#### Exercise input

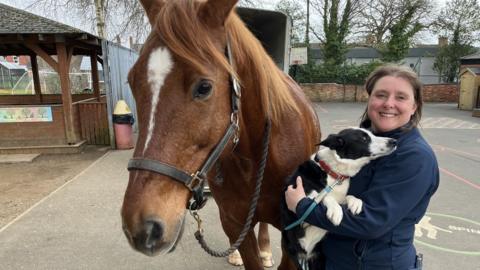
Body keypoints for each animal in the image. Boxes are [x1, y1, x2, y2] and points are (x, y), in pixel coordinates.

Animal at [280, 127, 396, 268]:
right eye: (364, 138)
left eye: (373, 134)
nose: (394, 141)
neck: (334, 173)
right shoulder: (299, 202)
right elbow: (324, 196)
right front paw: (335, 211)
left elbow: (348, 196)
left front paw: (355, 202)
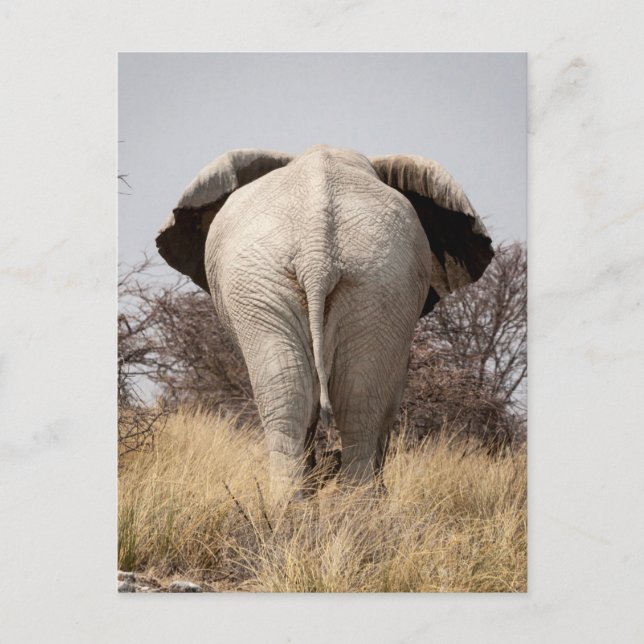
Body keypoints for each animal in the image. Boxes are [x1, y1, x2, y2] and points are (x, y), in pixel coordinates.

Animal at [156, 145, 493, 498]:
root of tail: (317, 251)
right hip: (297, 281)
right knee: (338, 399)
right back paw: (338, 505)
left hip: (364, 282)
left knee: (320, 396)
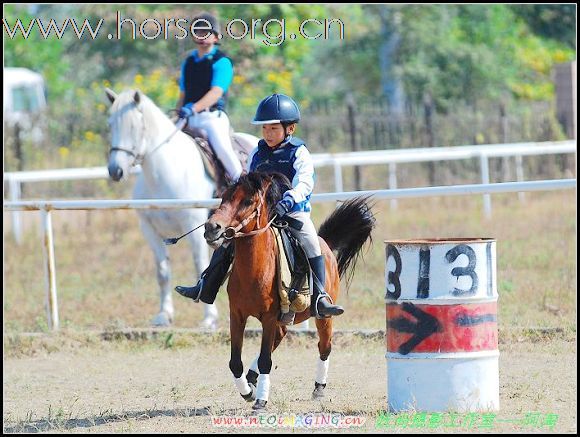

########

** Assignment **
Your copy should hold every entry exactly as written, but none of the pictures.

** Task result **
Body keypoints for each animal in the image. Boxes are [x1, y1, x2, y2] and points are (x, y), in pixel coordinates.

Animal at [280, 127, 396, 268]:
right eye: (364, 138)
left eye: (373, 134)
nose: (394, 141)
neck: (334, 173)
right shoulder: (299, 202)
right elbow: (324, 196)
right front paw: (335, 211)
left elbow: (348, 196)
left front paw: (355, 202)
Body keypoints for each animal in the image. Boxes are [x1, y1, x2, y2] and points are (x, y), in pixel coordinates.

Animal at [156, 145, 493, 498]:
root of tail: (317, 251)
right hip: (297, 281)
right knee: (338, 399)
right back paw: (338, 505)
left hip: (364, 282)
left knee: (320, 396)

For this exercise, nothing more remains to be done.